Washington, February 26, 2018 — The US Supreme Court today heard oral arguments in a case that arose out of Springfield, Illinois but could have a major impact on labor law across the United States.
The case actually started with a suit brought by Gov Rauner that challenged the right of workers to opt out of joining a union at work. The union in question is the American Federation of State, County and Municipal Employees, or AFSCME.
That initial challenge by the Governor was thrown out as the Governor “did not have standing” — a legal term that means only those who are directly impacted can bring a suit to alter an outcome of existing law. And the Governor was not a member of the union.
Enter Mark Janus, an employee of the State of Illinois, who brought the suit that contends he should not be forced to join AFSCME and pay union dues. Part of the argument is that Janus doesn’t wish his money to go to support causes and candidates that he personally doesn’t support.
This is not the first time such suits have been brought or challenges made against forced unionization.
There have been a number of challenges over the years that sought to give workers “the right to work” without joining a union or to avoid having their union dues spent to support candidates with whom they disagree.
The concept of majority rule in a vote for a union should then be applied to all workers at a place of work, arose from the National Labor Relations Act, or NLRA, which was part of FDR’s New Deal, and was ruled constitutional by the US Supreme Court in 1937, said labor unions could represent ALL workers by just a majority vote at a place of work, as the members who wished to have a union were protected by the right freedom of association.
But those who are opposed to forcing the minority members of such a vote on unionization argue the freedom of association should give them the right to opt out of a union they do not wish to be a part of.
THAT argument was noted in one such article on the subject, written in July 2002 that was published by the Foundation for Economic Education, which said in part, “The NLRA violates individual workers’ freedom of association in two ways: forced representation and forced payment of agency fees. First, under the principle of exclusive (monopoly) representation, when a union has been approved as bargaining agent by a majority of workers on a job, that union also becomes the bargaining agent for those workers who voted against the union, as well as for those workers who didn’t vote. Individual members are even forbidden to represent themselves. Other freedoms guaranteed by the First Amendment, such as freedom of religion and freedom of speech, are not subject to majority rule. Neither should freedom of association be subject to majority rule.
NLRA also forces many workers who are represented by unions against their will to pay those unions for the representation they do not want. This is called “union security,” but it is forced association. No worker’s fundamental human rights should be sacrificed simply to provide unions with financial security.”

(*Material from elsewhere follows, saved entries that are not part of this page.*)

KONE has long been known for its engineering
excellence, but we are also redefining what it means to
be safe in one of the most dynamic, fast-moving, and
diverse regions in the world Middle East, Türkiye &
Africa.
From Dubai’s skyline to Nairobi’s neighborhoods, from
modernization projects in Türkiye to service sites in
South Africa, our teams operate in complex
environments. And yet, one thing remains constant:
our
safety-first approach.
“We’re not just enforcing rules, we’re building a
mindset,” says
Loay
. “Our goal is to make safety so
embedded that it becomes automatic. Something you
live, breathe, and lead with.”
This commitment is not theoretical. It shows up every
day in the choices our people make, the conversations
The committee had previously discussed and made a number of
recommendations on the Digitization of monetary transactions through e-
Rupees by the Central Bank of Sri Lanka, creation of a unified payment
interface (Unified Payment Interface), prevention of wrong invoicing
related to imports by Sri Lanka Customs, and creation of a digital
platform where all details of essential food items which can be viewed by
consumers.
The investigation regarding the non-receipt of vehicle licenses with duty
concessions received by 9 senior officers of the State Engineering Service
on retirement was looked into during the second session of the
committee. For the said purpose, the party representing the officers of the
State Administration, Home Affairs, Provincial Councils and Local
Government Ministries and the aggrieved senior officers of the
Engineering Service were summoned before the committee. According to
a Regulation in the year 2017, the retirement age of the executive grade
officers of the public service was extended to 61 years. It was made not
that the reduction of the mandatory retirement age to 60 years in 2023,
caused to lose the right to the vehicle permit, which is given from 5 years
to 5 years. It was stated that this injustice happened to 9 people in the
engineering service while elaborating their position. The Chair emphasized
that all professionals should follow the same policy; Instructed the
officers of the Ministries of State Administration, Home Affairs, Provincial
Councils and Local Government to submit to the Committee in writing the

Unions argue that majority rule is a basic foundation of a democracy and that those in the minority may not opt out of the result of an election.
Unions also argue that those workers who voted against unionization, still enjoy the benefits of collective bargaining, in higher wages, pensions, healthcare and other improvements in the workplace that would be impossible to achieve but for the ability of labor to be organized and represented as a whole in labor negotiations.
Unions also say it would be unfair for them to incur the cost of unionizing, and potentially going on strike in an effort to win better wages and benefits, only to have those workers who opted out of the union then enjoy those same benefits.
POTENTIAL IMPACT ON ELECTIONS
Beyond labor law, this case could also have a dramatic impact on national elections and the makeup of Congress. The Democratic Party, already in the minority in both the US House and Senate, received the vast majority of over $160 million donated by unions to candidates for public office.
Should the US Supreme Court find in favor of Janus, with the result that those current union workers who wish to leave the union could do so — it is unclear how many laborers, teachers, and others would leave — taking their union dues with them.
Pit the loss of potentially millions of dollars in union dues that would go to support Democratic candidates, against the 2010 US Supreme Court ruling in “Citizens United v FEC” that allows corporations can give as much money to a political cause or candidate as they wish, and it is possible the competitive nature of Republicans v Democrats that currently holds, could be undone.
The ruling in the Janus case is not expected until June, when the US Supreme Court issues its rulings on cases heard in the current term.